The Unsettled by Ayana Mathis

This novel follows three generations in a family divided between the North and the South in 1980s America. It makes a strong case for the fact that the past can never truly be shaken off. The book follows three central characters across time and space: the emotionally delicate Ava, a young mother trying to create a sense of home for herself and her son in 1980s Philadelphia; her charismatic and formidable mother, Dutchess, who still lives in Ava’s tiny, all-Black hometown in Alabama; and Ava’s precocious son, Toussaint, who inexplicably heads back to Alabama when every other person of color is heading north. Toussaint is named for the formerly enslaved Haitian general who led the Haitian Revolution and became a hero in the African diaspora.

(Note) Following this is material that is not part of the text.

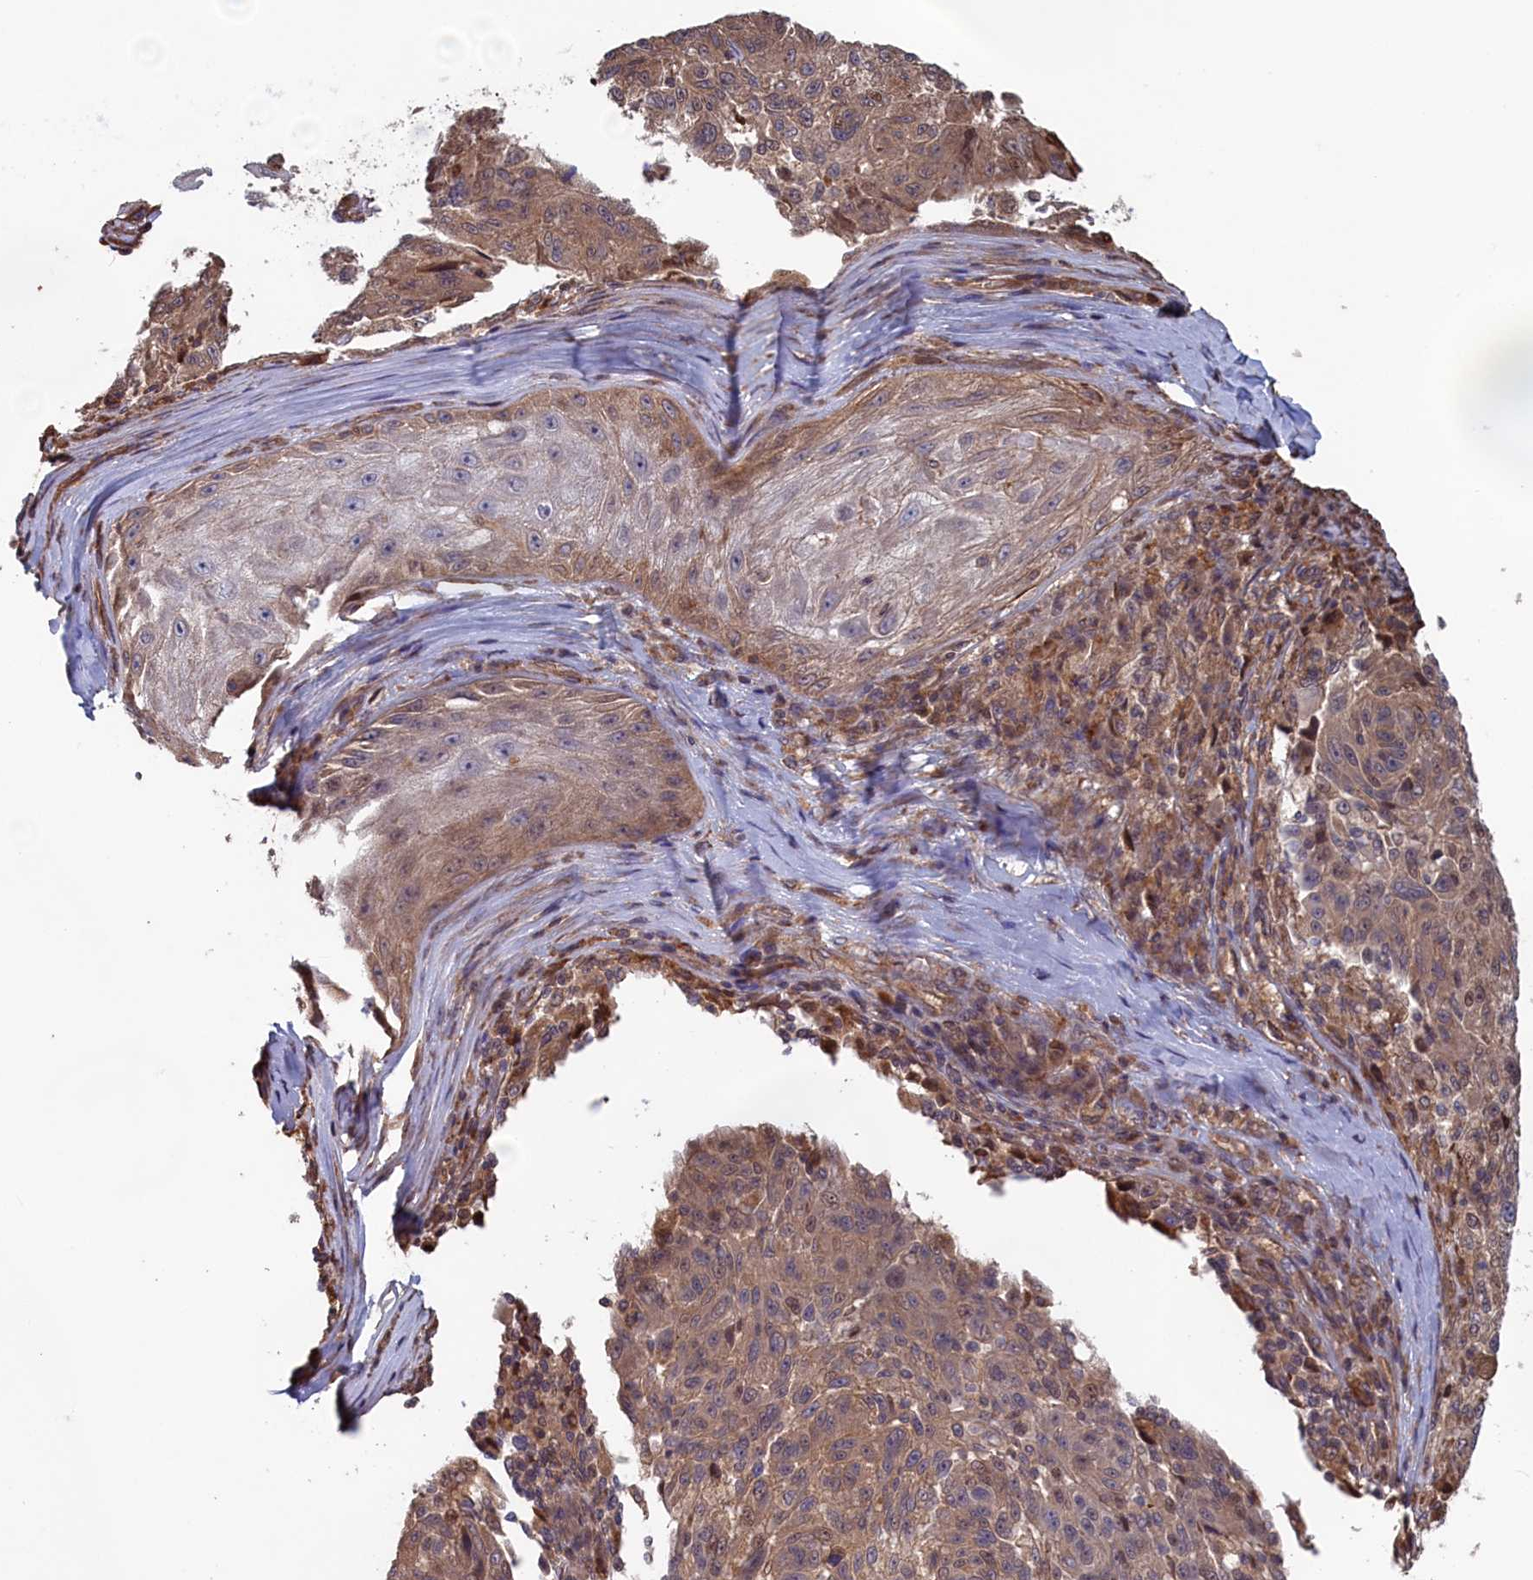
{"staining": {"intensity": "weak", "quantity": ">75%", "location": "cytoplasmic/membranous"}, "tissue": "melanoma", "cell_type": "Tumor cells", "image_type": "cancer", "snomed": [{"axis": "morphology", "description": "Malignant melanoma, NOS"}, {"axis": "topography", "description": "Skin"}], "caption": "This is an image of IHC staining of melanoma, which shows weak expression in the cytoplasmic/membranous of tumor cells.", "gene": "RILPL1", "patient": {"sex": "male", "age": 53}}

Bonaparte itself is reminiscent of Alabama’s historic Africatown, founded by descendants of the stolen passengers on the slave ship Clotilda, and these historical references are sprinkled throughout. Ava is recruited for a commune of sorts in Philadelphia while Dutchess is trying to save Bonaparte from white supremacists seeking to displace her from her land, which has been occupied by formerly enslaved African Americans since Reconstruction. She is the stronger of the two, but the stories are interwoven and connected to American history, culminating with the 1985 bombing by the Philadelphia Police Department of the West Philadelphia rowhouse that was home to MOVE, a collective of radical Black activists. While the topics are heavy, the prose is light, and it is a very good read.